In the listing beneath this line, copy exactly the lines starting with the one containing "immunohistochemical stain labels" and going on through the one containing "cells are negative".

========

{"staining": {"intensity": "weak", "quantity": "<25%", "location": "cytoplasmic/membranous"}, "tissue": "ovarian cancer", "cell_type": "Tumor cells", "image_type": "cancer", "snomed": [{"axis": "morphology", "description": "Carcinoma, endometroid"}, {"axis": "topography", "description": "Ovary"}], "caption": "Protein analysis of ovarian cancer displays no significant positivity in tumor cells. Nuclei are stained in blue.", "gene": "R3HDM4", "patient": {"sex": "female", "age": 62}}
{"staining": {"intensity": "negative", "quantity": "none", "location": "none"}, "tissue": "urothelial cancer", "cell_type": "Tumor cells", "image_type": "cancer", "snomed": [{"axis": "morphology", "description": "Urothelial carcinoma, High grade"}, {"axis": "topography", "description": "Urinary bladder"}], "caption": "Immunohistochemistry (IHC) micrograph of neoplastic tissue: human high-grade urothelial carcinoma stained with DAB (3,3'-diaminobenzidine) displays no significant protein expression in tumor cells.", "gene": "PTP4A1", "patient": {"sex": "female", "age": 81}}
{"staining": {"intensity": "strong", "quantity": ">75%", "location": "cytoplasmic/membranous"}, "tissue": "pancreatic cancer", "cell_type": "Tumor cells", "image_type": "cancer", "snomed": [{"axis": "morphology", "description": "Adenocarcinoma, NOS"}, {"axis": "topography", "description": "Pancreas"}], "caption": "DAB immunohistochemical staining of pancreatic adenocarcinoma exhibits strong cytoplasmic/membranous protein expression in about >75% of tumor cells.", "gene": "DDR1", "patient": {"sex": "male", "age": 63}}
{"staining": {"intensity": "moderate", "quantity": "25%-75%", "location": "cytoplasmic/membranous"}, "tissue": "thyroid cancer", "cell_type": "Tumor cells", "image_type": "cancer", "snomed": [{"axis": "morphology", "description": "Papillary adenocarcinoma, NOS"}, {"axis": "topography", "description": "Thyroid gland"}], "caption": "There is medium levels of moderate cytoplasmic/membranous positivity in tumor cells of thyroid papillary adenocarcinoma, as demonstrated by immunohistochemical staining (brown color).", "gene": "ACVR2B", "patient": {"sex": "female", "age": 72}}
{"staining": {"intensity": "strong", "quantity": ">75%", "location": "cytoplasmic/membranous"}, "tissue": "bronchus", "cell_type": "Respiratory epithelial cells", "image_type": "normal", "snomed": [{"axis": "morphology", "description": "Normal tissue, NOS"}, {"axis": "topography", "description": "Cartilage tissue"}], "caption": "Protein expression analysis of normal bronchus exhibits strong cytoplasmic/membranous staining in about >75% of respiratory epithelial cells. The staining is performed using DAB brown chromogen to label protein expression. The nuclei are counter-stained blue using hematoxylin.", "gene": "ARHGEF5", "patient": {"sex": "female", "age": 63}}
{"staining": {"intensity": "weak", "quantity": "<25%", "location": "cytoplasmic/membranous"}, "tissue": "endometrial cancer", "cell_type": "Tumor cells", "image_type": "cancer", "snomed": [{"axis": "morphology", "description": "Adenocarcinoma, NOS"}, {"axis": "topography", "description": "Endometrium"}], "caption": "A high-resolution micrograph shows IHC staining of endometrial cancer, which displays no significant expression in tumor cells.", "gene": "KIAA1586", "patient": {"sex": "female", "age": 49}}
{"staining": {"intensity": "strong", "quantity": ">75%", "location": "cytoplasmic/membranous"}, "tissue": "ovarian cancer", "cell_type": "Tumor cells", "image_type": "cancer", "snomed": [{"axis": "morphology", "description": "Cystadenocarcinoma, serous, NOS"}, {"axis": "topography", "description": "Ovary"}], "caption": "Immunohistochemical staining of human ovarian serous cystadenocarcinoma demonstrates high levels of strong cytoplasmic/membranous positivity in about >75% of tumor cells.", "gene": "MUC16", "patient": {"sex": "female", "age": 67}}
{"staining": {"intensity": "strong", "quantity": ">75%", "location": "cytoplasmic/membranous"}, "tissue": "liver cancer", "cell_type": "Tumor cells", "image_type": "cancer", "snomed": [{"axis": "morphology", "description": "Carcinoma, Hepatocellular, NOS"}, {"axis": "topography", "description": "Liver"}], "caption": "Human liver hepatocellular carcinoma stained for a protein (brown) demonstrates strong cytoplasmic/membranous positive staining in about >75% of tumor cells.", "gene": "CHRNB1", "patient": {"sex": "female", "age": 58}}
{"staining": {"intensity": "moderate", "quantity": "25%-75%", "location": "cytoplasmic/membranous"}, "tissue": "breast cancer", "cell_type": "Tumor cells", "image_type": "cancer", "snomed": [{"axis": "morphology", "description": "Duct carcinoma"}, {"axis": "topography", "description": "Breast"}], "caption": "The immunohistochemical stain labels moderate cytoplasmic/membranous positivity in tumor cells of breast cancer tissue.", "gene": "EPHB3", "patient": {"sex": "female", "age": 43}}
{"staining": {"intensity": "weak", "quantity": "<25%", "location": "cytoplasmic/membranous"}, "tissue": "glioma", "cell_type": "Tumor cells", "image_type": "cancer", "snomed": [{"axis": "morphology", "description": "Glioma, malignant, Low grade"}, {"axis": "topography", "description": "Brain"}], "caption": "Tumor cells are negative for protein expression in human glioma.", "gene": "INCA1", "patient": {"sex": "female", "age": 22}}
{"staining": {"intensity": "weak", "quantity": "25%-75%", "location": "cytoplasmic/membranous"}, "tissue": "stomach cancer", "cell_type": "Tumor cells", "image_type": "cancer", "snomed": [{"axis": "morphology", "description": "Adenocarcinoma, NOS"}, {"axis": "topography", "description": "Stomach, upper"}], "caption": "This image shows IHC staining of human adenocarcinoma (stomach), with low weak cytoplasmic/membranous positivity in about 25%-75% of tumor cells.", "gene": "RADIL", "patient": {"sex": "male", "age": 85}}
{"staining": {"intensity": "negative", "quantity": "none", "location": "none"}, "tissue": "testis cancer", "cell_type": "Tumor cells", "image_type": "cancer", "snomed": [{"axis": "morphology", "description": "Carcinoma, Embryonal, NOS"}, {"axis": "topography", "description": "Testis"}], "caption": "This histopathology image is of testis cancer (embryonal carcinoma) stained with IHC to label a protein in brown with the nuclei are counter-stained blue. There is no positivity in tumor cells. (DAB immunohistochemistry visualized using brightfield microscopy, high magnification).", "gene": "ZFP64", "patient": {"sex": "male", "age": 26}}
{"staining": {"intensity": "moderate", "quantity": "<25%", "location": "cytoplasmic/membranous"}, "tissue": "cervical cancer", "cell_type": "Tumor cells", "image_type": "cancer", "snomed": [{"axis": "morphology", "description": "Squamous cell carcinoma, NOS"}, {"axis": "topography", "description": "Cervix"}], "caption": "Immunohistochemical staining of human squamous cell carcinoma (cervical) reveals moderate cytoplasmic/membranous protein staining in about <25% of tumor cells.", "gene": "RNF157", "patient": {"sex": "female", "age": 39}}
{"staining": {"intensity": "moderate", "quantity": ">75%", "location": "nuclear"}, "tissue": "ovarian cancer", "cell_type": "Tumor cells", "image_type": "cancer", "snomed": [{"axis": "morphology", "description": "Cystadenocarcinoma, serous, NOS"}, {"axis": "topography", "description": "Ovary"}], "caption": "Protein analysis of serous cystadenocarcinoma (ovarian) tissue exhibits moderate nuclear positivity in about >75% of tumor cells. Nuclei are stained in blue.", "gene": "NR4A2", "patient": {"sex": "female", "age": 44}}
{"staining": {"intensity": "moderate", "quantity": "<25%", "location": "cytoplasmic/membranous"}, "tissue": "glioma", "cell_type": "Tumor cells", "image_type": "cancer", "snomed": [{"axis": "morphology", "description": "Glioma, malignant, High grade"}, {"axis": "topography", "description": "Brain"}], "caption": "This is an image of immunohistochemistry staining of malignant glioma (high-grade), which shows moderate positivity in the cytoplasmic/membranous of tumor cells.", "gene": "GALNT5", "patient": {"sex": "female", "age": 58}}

========

_Exercise output_:
{"staining": {"intensity": "moderate", "quantity": "25%-75%", "location": "cytoplasmic/membranous"}, "tissue": "breast cancer", "cell_type": "Tumor cells", "image_type": "cancer", "snomed": [{"axis": "morphology", "description": "Duct carcinoma"}, {"axis": "topography", "description": "Breast"}], "caption": "The immunohistochemical stain labels moderate cytoplasmic/membranous positivity in tumor cells of breast cancer tissue.", "gene": "EPHB3", "patient": {"sex": "female", "age": 43}}
{"staining": {"intensity": "weak", "quantity": "<25%", "location": "cytoplasmic/membranous"}, "tissue": "glioma", "cell_type": "Tumor cells", "image_type": "cancer", "snomed": [{"axis": "morphology", "description": "Glioma, malignant, Low grade"}, {"axis": "topography", "description": "Brain"}], "caption": "Tumor cells are negative for protein expression in human glioma.", "gene": "INCA1", "patient": {"sex": "female", "age": 22}}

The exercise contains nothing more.